DATE: SATURDAY, July 3, 1993                   TAG: 9307030161
SECTION: NATIONAL/INTERNATIONAL                    PAGE: A-2   EDITION: METRO 
SOURCE: Associated Press
DATELINE: WASHINGTON                                LENGTH: Medium


U.S. WILL ALLOW LOANS TO VIETNAM

The United States will stop opposing international loans to Vietnam, but normal relations with the Hanoi government will depend on further progress in accounting for Americans missing in action, President Clinton announced Friday.

Nevertheless, it was the most significant step toward normalization since the end of the bitter war with Vietnam.

Clinton had struggled with the decision for months, seeking to balance the anguish and concern of families of missing Americans with experts' recommendations that the United States must reward Vietnam for the help it has given so far on the accounting process.

The president opted for a two-pronged approach: allowing the International Monetary Fund to lend money to Vietnam, and at the same time sending a high-level delegation to Hanoi to press for more information about MIAs from the Vietnam War.

The United States, acting alone, has blocked offers by France and Japan to pay more than $140 million in arrears that Hanoi owes to the International Monetary Fund.
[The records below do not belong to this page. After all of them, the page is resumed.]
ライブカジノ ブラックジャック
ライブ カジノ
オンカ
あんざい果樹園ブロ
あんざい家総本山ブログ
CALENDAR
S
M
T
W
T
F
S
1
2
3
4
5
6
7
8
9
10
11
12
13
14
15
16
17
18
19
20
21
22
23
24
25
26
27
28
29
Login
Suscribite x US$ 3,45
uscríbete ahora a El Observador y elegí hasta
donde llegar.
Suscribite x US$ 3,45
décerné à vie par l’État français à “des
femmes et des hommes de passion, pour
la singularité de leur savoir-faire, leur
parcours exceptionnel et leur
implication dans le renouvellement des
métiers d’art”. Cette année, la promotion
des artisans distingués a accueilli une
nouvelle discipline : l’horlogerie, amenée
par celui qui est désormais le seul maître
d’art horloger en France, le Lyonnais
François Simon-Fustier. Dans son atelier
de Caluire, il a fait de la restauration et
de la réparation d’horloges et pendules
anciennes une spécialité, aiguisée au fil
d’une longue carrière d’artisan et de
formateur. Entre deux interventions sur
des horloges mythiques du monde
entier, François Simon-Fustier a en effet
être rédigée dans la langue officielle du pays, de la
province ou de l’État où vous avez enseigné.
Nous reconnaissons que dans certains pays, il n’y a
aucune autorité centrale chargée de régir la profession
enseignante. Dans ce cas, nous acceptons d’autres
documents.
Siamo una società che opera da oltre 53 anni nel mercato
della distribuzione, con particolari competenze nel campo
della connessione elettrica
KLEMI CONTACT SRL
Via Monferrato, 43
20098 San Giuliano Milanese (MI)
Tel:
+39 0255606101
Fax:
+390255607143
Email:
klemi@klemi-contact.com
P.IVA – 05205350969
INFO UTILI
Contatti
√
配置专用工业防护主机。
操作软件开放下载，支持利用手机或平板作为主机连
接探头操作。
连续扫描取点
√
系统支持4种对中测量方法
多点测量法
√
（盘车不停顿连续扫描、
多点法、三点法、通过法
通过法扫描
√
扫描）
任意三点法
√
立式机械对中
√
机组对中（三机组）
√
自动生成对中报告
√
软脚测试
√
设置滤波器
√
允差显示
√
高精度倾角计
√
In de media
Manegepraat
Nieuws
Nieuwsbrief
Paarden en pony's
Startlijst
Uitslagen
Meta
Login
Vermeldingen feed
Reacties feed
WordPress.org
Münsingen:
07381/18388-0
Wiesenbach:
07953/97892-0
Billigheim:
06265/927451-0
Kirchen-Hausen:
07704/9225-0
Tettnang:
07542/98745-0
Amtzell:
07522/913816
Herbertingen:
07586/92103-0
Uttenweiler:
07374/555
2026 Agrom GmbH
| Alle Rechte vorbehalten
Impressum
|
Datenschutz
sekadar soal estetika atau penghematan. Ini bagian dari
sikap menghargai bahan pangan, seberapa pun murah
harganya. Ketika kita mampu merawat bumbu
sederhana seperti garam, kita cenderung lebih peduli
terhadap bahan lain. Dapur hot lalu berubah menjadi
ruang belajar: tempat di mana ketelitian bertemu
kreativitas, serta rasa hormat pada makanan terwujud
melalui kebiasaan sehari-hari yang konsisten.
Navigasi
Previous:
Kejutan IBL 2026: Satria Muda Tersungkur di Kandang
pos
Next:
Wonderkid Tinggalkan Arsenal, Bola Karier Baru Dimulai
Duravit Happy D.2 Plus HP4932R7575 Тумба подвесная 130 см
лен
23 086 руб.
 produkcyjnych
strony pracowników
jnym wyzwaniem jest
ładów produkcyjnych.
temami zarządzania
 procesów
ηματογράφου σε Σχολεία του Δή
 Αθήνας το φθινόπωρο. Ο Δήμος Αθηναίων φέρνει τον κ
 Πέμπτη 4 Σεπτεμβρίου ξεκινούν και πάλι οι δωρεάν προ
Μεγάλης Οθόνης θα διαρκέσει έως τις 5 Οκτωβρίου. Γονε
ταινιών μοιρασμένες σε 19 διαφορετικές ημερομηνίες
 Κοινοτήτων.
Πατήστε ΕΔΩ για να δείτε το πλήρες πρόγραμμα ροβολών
If Washington drops its objections and Vietnam's debt is paid, the IMF could decide this month to make new loans to the impoverished government in Hanoi for the first time since 1975.

But the president warned that "any further steps in U.S.-Vietnamese relations will strictly depend on further progress by the Vietnamese on the POW-MIA issue." He said, "Progress to date is simply not sufficient to warrant any change in our trade embargo or any further steps toward normalization."

The U.S. embargo was imposed after the Communist north defeated South Vietnamese forces and reunited the country in 1975.

More than 2,200 Americans still are listed as missing in action in all of Southeast Asia from the Vietnam War - some 1,650 of them in Vietnam itself.

The White House said Vietnam had returned 28 sets of remains so far this year alone, compared with 32 sets recovered in all of 1992. It said joint U.S.-Vietnamese teams had this year investigated 200 MIA cases, and the United States had been provided access to 18,000 related documents and artifacts.

Clinton said he had invited representatives of the three largest veterans groups to accompany the official U.S. delegation to Vietnam, which will include Assistant Secretary of State Winston Lord, Deputy Secretary of Veterans Affairs Hershel Gober and Lt. Gen. Michael Ryan, a decorated Vietnam War veteran who works for the Joint Chiefs of Staff.